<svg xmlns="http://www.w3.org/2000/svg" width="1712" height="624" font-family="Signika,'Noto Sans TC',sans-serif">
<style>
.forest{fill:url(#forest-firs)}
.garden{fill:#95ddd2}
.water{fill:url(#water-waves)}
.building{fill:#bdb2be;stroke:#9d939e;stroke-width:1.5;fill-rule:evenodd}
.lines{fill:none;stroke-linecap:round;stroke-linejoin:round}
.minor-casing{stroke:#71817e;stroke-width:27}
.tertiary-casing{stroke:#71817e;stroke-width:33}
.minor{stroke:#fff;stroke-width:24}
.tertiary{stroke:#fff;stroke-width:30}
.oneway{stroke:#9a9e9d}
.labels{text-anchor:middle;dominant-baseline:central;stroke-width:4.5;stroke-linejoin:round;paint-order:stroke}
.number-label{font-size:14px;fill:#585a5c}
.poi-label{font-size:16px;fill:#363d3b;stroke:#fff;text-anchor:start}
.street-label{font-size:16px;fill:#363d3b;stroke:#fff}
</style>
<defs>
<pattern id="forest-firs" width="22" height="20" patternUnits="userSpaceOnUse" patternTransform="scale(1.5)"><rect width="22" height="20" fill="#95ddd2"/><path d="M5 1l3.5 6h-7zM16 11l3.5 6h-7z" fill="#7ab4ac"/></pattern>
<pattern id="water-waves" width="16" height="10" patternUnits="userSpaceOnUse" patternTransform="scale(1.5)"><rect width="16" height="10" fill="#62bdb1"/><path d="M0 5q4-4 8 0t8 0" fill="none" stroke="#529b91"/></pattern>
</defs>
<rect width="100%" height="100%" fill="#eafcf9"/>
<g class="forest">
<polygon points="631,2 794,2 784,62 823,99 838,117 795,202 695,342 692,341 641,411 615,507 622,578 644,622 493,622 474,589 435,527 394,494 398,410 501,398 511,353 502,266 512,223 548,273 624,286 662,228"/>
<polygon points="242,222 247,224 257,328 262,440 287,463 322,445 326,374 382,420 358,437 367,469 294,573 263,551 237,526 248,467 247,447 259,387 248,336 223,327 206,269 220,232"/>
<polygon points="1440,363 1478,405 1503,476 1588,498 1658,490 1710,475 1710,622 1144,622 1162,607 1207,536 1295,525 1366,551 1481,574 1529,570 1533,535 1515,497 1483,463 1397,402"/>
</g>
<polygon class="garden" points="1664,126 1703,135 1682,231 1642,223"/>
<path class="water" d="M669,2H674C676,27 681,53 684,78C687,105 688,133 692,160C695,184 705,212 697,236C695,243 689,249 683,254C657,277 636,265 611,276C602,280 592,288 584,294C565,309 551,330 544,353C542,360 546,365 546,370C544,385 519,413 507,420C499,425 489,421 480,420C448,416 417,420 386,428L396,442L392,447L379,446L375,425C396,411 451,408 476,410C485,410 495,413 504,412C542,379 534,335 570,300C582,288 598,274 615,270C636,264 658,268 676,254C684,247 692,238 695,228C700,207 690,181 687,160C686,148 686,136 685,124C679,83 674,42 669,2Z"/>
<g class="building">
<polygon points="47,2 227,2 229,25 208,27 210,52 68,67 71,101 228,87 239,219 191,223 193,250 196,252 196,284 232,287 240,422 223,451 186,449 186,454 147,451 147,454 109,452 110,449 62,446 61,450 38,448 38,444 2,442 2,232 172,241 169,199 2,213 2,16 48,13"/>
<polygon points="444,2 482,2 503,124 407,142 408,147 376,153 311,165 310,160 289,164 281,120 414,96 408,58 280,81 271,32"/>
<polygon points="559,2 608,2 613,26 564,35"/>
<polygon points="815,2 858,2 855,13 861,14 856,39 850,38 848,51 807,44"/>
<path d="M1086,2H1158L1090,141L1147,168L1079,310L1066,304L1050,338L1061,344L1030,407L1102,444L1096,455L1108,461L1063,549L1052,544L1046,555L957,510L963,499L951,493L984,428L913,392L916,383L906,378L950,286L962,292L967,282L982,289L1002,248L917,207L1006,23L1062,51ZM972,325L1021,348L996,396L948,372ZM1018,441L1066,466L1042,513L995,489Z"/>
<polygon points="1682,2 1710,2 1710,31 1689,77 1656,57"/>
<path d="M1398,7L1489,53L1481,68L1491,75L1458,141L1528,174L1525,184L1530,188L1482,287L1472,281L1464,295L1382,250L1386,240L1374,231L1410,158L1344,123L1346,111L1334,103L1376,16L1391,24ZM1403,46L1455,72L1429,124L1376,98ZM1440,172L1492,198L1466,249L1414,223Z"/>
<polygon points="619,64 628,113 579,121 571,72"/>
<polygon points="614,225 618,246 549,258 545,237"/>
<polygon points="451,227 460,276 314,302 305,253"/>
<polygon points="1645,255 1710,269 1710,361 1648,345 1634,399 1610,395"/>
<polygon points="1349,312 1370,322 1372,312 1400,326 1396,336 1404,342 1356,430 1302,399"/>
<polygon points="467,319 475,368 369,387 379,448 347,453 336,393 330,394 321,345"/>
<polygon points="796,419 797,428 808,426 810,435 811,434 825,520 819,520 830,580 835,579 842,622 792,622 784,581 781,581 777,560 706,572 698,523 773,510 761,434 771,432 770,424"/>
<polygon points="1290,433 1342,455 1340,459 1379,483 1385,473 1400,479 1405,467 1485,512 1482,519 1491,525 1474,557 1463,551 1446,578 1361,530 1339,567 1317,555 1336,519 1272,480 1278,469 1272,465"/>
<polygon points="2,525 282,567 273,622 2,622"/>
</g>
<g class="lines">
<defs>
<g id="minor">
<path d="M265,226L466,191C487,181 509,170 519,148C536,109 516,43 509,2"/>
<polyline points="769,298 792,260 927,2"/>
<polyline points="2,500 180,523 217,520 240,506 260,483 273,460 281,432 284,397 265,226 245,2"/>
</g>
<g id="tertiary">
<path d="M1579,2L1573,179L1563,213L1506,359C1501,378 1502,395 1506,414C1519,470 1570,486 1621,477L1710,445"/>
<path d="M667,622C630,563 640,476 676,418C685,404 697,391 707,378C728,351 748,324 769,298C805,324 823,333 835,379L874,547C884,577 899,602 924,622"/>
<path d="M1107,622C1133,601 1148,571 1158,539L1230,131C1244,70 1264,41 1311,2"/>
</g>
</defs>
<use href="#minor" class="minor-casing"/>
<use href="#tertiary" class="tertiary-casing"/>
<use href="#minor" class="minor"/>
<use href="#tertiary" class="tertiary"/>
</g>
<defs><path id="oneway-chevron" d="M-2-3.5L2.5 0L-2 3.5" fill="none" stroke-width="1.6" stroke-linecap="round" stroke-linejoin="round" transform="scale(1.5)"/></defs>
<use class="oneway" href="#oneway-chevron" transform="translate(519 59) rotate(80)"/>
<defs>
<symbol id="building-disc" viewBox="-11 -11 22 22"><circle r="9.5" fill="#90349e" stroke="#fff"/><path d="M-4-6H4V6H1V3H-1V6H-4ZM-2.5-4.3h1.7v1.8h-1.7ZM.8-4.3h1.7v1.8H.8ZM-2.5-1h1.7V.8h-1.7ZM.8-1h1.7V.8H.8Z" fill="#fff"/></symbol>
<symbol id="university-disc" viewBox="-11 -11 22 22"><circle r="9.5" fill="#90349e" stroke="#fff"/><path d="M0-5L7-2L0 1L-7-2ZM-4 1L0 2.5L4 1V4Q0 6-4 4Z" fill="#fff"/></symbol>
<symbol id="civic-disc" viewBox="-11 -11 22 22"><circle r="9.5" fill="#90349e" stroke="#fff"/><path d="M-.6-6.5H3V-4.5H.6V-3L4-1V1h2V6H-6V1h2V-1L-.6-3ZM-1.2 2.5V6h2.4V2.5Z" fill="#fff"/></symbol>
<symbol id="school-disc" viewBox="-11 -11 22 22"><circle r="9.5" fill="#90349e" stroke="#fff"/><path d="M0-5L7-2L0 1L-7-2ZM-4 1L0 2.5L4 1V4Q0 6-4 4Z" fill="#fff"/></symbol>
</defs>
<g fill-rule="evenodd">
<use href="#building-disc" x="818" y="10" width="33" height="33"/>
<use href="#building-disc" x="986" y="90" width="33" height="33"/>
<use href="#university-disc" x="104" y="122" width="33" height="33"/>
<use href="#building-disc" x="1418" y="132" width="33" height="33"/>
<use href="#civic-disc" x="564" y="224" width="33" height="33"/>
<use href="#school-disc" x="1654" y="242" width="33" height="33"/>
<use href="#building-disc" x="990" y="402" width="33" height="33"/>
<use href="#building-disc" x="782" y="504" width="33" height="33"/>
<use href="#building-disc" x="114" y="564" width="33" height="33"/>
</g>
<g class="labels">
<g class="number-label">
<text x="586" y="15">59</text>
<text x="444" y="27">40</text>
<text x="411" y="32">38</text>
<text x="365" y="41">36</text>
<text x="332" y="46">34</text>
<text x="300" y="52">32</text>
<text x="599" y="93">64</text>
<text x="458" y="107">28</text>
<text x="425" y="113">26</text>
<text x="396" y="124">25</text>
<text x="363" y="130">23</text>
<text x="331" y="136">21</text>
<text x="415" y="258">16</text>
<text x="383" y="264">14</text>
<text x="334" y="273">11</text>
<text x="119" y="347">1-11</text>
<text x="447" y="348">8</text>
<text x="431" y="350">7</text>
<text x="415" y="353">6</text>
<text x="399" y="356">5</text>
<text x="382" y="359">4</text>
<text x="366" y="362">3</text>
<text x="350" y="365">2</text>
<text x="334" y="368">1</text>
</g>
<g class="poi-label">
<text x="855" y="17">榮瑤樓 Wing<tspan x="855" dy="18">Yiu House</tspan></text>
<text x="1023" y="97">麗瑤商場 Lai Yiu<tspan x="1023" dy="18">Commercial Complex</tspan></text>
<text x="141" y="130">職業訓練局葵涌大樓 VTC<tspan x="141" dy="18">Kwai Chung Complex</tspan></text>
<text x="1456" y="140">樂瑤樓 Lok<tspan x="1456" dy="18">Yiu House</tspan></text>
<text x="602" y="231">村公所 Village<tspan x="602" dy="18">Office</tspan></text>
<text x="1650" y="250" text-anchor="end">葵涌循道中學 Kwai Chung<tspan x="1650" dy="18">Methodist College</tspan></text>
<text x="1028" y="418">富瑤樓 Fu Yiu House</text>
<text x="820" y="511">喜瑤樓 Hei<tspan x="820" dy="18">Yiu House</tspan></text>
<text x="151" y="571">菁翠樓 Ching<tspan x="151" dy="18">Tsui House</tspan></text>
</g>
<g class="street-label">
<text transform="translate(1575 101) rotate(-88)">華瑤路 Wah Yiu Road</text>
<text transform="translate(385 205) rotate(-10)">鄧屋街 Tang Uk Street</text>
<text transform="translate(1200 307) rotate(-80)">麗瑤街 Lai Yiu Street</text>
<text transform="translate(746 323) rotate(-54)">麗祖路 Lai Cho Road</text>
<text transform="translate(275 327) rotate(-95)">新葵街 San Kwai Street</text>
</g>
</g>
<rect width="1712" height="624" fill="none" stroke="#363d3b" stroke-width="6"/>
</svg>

- **Task goal**
What lines above hold the word "labels"? List them all.

- **Answer space**
.labels{text-anchor:middle;dominant-baseline:central;stroke-width:4.5;stroke-linejoin:round;paint-order:stroke}
<g class="labels">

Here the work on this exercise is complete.